How to write weekly posts

Weekly Student Blog Instructions

Purpose: Maps are primary sources. They offer viewers glimpses of historic landscapes, of visible (and invisible) features of the world surrounding us, and they document how those elements have changed over time. Historians often use maps to illustrate their narratives and orient their readers to unfamiliar times and places. Maps offer much more to historians than illustration, however. Mapmakers’ decisions reflect their own “worldviews,” i.e. their cultural, social, and economic priorities. Maps are selective mirrors that often reflect as much about the culture that produced them as the environments they depict. In both respects, maps equal (and often surpass) textual sources in the depth of information potentially available to historians. These weekly blogs are opportunities for students to critically examine maps as primary sources.

Expectations: Each week, you will be responsible for submitting a thoughtful analysis of maps. Your blogs should be concise (no more than 400 words) and will address two primary subjects 1. A formal analysis of the work(s) 2. An insightful discussion of the work in the context of course material (discursive analysis). These short essays must be posted to the blog using the tag “Student Weekly Posts” before the beginning of class on the Monday of the week they are listed in the syllabus because they will form the core of our discussion.

You are expected to use images (i.e. of map details, other maps, etc) in your blog submissions.

1866Here is a point I’m making by showing the detail of Omaha City, Nebraska. Oscar F. Davis, 1866. Courtesy Omaha Public Library.
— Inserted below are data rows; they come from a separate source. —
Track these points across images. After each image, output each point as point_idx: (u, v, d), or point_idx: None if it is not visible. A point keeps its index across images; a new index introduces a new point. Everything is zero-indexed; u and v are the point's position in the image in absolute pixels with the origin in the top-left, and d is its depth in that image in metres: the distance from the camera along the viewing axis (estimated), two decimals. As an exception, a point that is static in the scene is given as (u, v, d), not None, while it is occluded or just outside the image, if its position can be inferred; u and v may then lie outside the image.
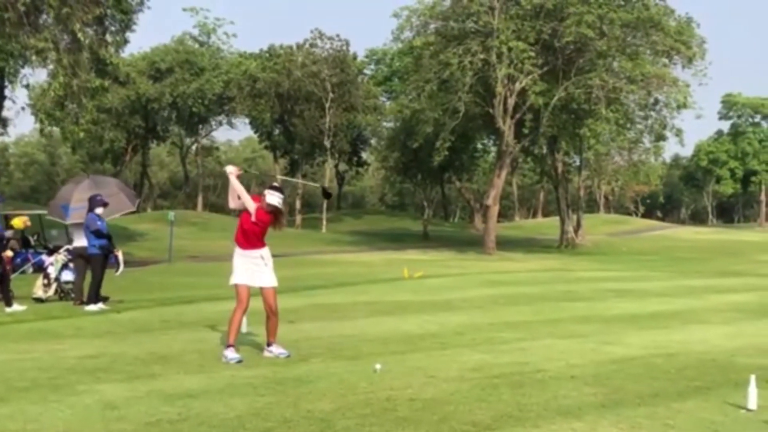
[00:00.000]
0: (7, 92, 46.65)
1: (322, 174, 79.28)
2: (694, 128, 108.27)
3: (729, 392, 7.21)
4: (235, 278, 8.86)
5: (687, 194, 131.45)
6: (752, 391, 6.59)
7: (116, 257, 15.92)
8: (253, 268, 8.87)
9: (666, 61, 50.35)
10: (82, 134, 37.71)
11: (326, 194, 11.04)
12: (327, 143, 70.03)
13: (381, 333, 11.07)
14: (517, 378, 7.81)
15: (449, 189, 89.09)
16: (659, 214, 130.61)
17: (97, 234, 14.63)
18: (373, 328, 11.56)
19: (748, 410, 6.54)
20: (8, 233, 16.66)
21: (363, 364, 8.36)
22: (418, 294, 17.35)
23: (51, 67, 32.34)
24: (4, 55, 32.69)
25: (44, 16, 30.69)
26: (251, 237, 8.88)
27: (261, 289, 8.90)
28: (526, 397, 6.93)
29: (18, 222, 17.68)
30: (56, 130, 52.73)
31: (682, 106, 49.73)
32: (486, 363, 8.68)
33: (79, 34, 29.64)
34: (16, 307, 14.48)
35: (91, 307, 14.12)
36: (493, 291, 18.42)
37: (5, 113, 51.32)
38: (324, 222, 69.48)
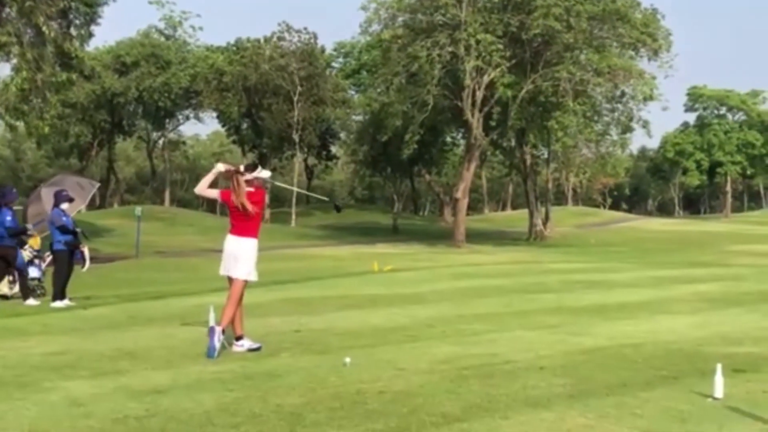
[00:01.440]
0: (-31, 87, 46.00)
1: (291, 168, 78.98)
2: (661, 120, 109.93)
3: (696, 381, 7.27)
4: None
5: (654, 186, 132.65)
6: (718, 379, 6.64)
7: (82, 253, 15.74)
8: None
9: (632, 53, 50.79)
10: (47, 129, 37.27)
11: (337, 208, 12.42)
12: (296, 137, 69.78)
13: (350, 326, 11.06)
14: (487, 369, 7.82)
15: (419, 182, 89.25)
16: (626, 206, 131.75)
17: (63, 230, 14.47)
18: (342, 322, 11.54)
19: (715, 398, 6.59)
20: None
21: (332, 358, 8.33)
22: (387, 287, 17.34)
23: (14, 61, 31.95)
24: (-34, 50, 32.21)
25: (7, 10, 30.30)
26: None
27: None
28: (495, 388, 6.94)
29: (34, 242, 17.49)
30: (21, 125, 52.10)
31: (648, 98, 50.18)
32: (456, 355, 8.69)
33: (43, 28, 29.32)
34: (31, 301, 14.73)
35: (57, 304, 13.97)
36: (462, 283, 18.47)
37: (-32, 109, 50.61)
38: (293, 216, 69.31)
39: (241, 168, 8.80)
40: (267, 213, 74.14)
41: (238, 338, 8.86)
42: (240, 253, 8.77)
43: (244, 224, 8.78)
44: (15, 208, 15.47)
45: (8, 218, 14.75)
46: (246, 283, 8.91)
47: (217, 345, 8.35)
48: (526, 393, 6.80)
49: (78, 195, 17.18)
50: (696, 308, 14.05)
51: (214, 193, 9.05)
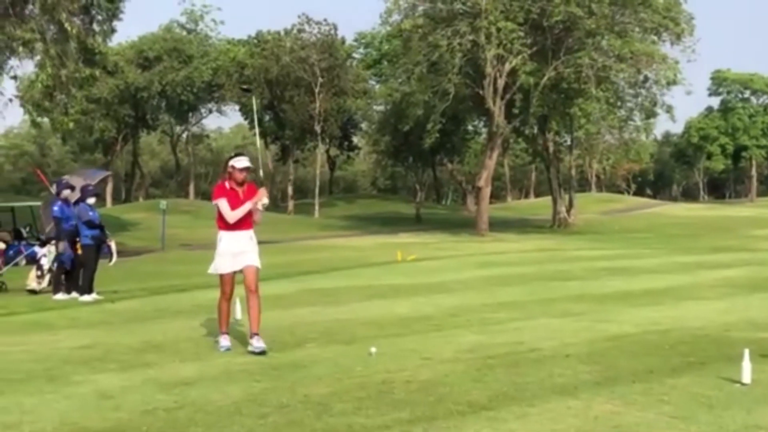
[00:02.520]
0: (-6, 84, 46.37)
1: (313, 159, 79.10)
2: (685, 105, 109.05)
3: (723, 367, 7.24)
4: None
5: (678, 171, 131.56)
6: (746, 365, 6.61)
7: (109, 247, 15.89)
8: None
9: (655, 38, 50.30)
10: (71, 125, 37.58)
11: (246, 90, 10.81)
12: (317, 128, 69.85)
13: (375, 316, 11.09)
14: (512, 358, 7.83)
15: (441, 171, 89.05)
16: (650, 191, 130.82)
17: (90, 224, 14.60)
18: (368, 312, 11.57)
19: (743, 384, 6.56)
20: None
21: (358, 348, 8.36)
22: (411, 277, 17.36)
23: (38, 58, 32.17)
24: (-9, 47, 32.51)
25: (30, 7, 30.52)
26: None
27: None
28: (521, 376, 6.95)
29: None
30: (46, 121, 52.54)
31: (671, 82, 49.73)
32: (481, 344, 8.70)
33: (66, 24, 29.48)
34: (60, 295, 14.82)
35: (85, 298, 14.10)
36: (486, 272, 18.45)
37: (-7, 105, 51.07)
38: (316, 207, 69.45)
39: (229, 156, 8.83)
40: (290, 204, 74.48)
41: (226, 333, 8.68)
42: (253, 245, 8.52)
43: (247, 218, 8.50)
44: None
45: (54, 208, 15.19)
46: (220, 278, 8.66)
47: (258, 347, 8.16)
48: (552, 381, 6.80)
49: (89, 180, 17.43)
50: (722, 293, 13.97)
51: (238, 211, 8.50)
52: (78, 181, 16.75)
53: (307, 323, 10.29)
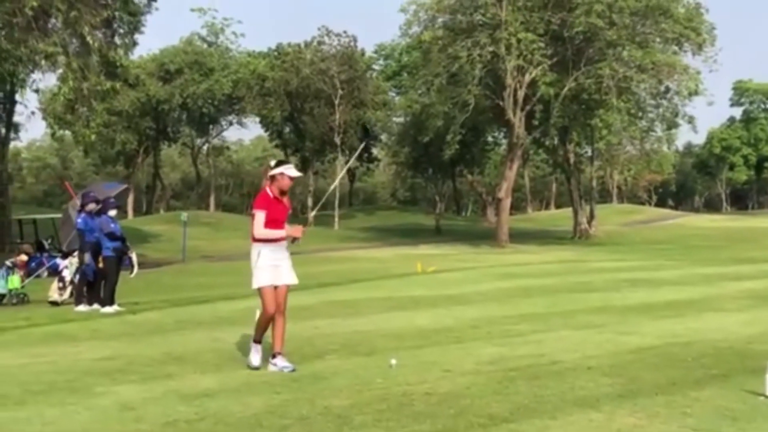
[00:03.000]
0: (17, 97, 46.82)
1: (333, 170, 79.30)
2: (706, 115, 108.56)
3: (746, 379, 7.17)
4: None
5: (700, 182, 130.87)
6: (770, 377, 6.55)
7: (130, 259, 15.98)
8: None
9: (676, 48, 50.19)
10: (93, 137, 37.85)
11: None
12: (337, 140, 70.05)
13: (395, 328, 11.06)
14: (534, 370, 7.79)
15: (461, 183, 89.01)
16: (672, 202, 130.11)
17: (111, 236, 14.68)
18: (388, 324, 11.55)
19: (766, 397, 6.49)
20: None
21: (378, 360, 8.35)
22: (431, 288, 17.32)
23: (60, 71, 32.48)
24: (14, 60, 32.78)
25: (53, 20, 30.80)
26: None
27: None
28: (542, 388, 6.91)
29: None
30: (68, 133, 53.00)
31: (693, 93, 49.56)
32: (502, 356, 8.65)
33: (88, 38, 29.74)
34: (82, 307, 14.92)
35: (107, 309, 14.17)
36: (507, 284, 18.38)
37: (16, 118, 51.60)
38: (336, 219, 69.55)
39: (272, 163, 8.28)
40: (310, 216, 74.64)
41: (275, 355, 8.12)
42: (288, 257, 8.26)
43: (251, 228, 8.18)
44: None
45: (78, 220, 15.35)
46: (259, 292, 8.22)
47: (285, 366, 7.89)
48: (574, 393, 6.75)
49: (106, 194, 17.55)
50: (745, 305, 13.84)
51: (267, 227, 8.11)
52: (101, 194, 16.88)
53: (328, 335, 10.28)
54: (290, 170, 8.14)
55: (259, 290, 8.04)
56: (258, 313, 8.26)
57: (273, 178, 8.05)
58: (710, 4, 58.69)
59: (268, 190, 8.07)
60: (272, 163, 8.27)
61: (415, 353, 8.84)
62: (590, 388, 6.96)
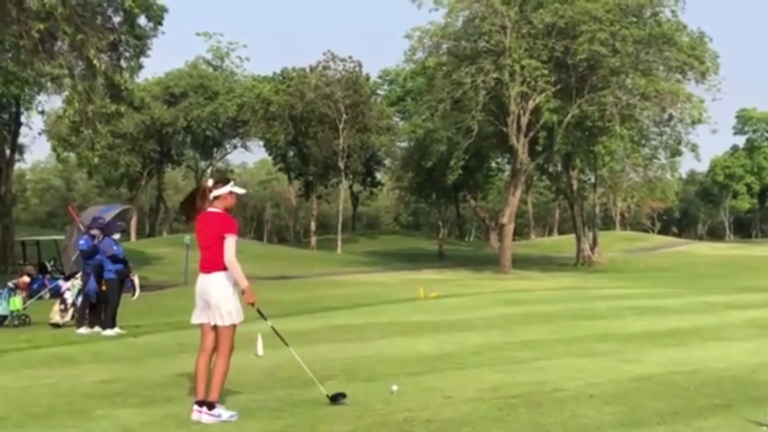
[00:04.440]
0: (22, 119, 47.06)
1: (337, 195, 79.43)
2: (710, 144, 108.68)
3: (749, 409, 7.13)
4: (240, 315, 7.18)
5: (703, 210, 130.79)
6: (773, 407, 6.51)
7: (132, 282, 15.98)
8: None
9: (679, 76, 50.32)
10: (96, 159, 37.95)
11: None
12: (341, 164, 70.20)
13: (397, 354, 11.03)
14: (535, 397, 7.75)
15: (464, 208, 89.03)
16: (676, 230, 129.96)
17: (114, 259, 14.69)
18: (389, 349, 11.52)
19: (770, 427, 6.46)
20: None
21: (379, 386, 8.32)
22: (434, 314, 17.27)
23: (66, 93, 32.61)
24: (20, 83, 32.99)
25: (59, 43, 30.98)
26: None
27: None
28: (544, 416, 6.87)
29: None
30: (72, 155, 53.04)
31: (696, 121, 49.66)
32: (503, 383, 8.62)
33: (94, 61, 29.88)
34: (83, 329, 14.88)
35: (108, 332, 14.15)
36: (509, 310, 18.33)
37: (21, 140, 51.82)
38: (339, 243, 69.53)
39: (209, 182, 7.28)
40: (313, 240, 74.63)
41: (210, 405, 6.90)
42: (212, 293, 7.02)
43: (207, 256, 7.12)
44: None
45: (81, 241, 15.38)
46: (234, 329, 7.13)
47: (226, 416, 6.87)
48: (575, 422, 6.72)
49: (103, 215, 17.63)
50: (749, 334, 13.79)
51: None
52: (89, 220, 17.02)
53: (328, 360, 10.24)
54: (237, 188, 7.33)
55: (233, 326, 7.06)
56: (227, 351, 7.07)
57: (216, 198, 7.11)
58: (714, 32, 59.08)
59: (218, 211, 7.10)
60: (210, 183, 7.23)
61: (417, 379, 8.82)
62: (592, 416, 6.92)
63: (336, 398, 7.36)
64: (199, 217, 7.17)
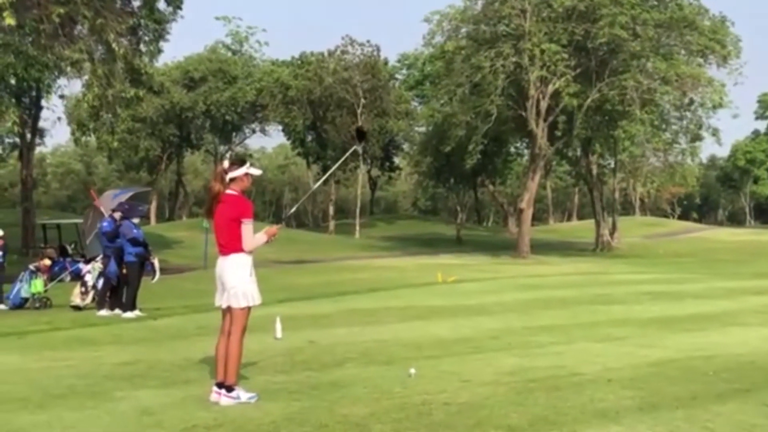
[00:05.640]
0: (43, 103, 47.33)
1: (355, 179, 79.44)
2: (731, 128, 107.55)
3: (769, 394, 7.10)
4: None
5: (724, 195, 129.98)
6: (793, 393, 6.48)
7: (152, 265, 16.09)
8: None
9: (701, 60, 49.84)
10: (115, 143, 38.13)
11: (360, 135, 7.13)
12: (359, 149, 70.14)
13: (415, 337, 11.05)
14: (553, 382, 7.75)
15: (482, 193, 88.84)
16: (696, 215, 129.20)
17: (134, 242, 14.79)
18: (407, 333, 11.54)
19: (789, 413, 6.43)
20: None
21: (397, 369, 8.34)
22: (451, 298, 17.30)
23: (86, 77, 32.72)
24: (40, 67, 33.10)
25: (79, 27, 31.04)
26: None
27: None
28: (562, 400, 6.87)
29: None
30: (92, 139, 53.34)
31: (717, 105, 49.22)
32: (521, 367, 8.62)
33: (114, 45, 29.94)
34: (104, 312, 15.05)
35: (128, 315, 14.25)
36: (527, 295, 18.32)
37: (42, 124, 52.14)
38: (357, 227, 69.61)
39: (225, 163, 7.17)
40: (331, 224, 74.76)
41: (228, 387, 6.87)
42: (227, 274, 7.06)
43: (223, 239, 7.07)
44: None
45: (104, 223, 15.55)
46: (248, 312, 7.10)
47: (245, 398, 6.84)
48: (593, 406, 6.71)
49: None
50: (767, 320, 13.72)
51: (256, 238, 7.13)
52: (108, 203, 17.14)
53: (346, 343, 10.28)
54: (253, 169, 7.25)
55: (248, 309, 7.07)
56: (240, 333, 7.04)
57: (233, 180, 7.05)
58: (736, 16, 58.44)
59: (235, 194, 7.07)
60: (225, 164, 7.15)
61: (434, 363, 8.82)
62: (610, 400, 6.91)
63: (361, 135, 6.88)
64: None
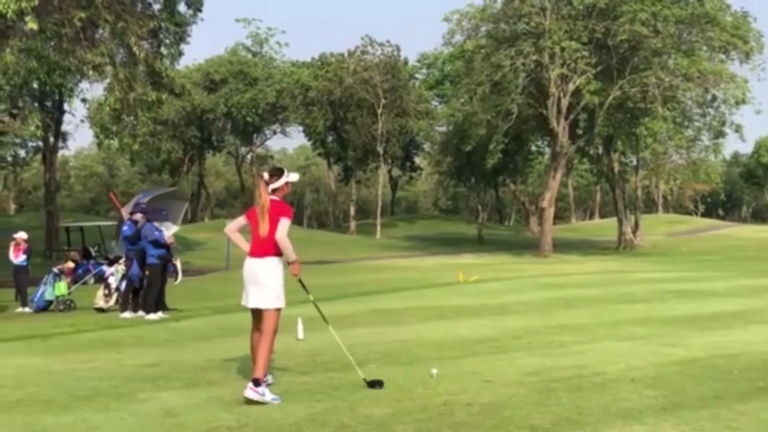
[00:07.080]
0: (65, 106, 47.71)
1: (376, 179, 79.52)
2: (754, 124, 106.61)
3: (794, 393, 7.04)
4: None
5: (748, 192, 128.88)
6: (819, 391, 6.42)
7: (175, 266, 16.17)
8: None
9: (723, 56, 49.44)
10: (136, 146, 38.35)
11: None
12: (380, 149, 70.24)
13: (436, 338, 11.04)
14: (576, 381, 7.71)
15: (503, 192, 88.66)
16: (720, 212, 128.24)
17: (156, 244, 14.87)
18: (429, 333, 11.53)
19: (815, 411, 6.37)
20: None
21: (419, 369, 8.33)
22: (473, 298, 17.26)
23: (108, 81, 32.94)
24: (62, 71, 33.36)
25: (100, 31, 31.26)
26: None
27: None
28: (585, 400, 6.84)
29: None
30: (114, 142, 53.66)
31: (740, 102, 48.75)
32: (544, 367, 8.59)
33: (135, 48, 30.13)
34: (127, 314, 15.13)
35: (151, 316, 14.33)
36: (549, 294, 18.26)
37: (65, 127, 52.57)
38: (378, 228, 69.64)
39: (265, 175, 7.48)
40: (352, 225, 74.85)
41: (255, 380, 6.95)
42: (261, 276, 7.24)
43: (262, 242, 7.26)
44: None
45: (124, 227, 15.62)
46: (279, 313, 7.28)
47: (269, 398, 6.88)
48: (617, 405, 6.68)
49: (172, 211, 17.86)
50: (794, 318, 13.59)
51: (238, 234, 7.82)
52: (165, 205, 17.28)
53: (368, 344, 10.28)
54: (292, 176, 7.58)
55: (279, 310, 7.26)
56: (272, 334, 7.18)
57: (275, 190, 7.40)
58: (758, 11, 57.94)
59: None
60: (266, 176, 7.46)
61: (456, 363, 8.81)
62: (633, 400, 6.87)
63: (373, 385, 7.42)
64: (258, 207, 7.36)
 Questions to guide your analysis:

Formal analysis of the work:

  • Type: Topographic/Thematic/Reference/Other, or a mix?
  • Layout: How do the non-cartographic elements of the map aid or detract from the clarity and purpose of the map?
  • Carto-graphics: How do the graphic elements of data (symbology, projection, choice of color, scale, extent) further the goals of the map?

Discursive analysis

  • Author – Who created this map?
  • Audience – who was this map created for?
  • Subject – What does this map depict?
  • Arguments – What is the proposition, argument, or message of this map?
  • Time – When is this map? Does it depict change over time? Multiple timelines? Is it timeless?
  • Questions: How might the map be adapted to more effectively convey its message?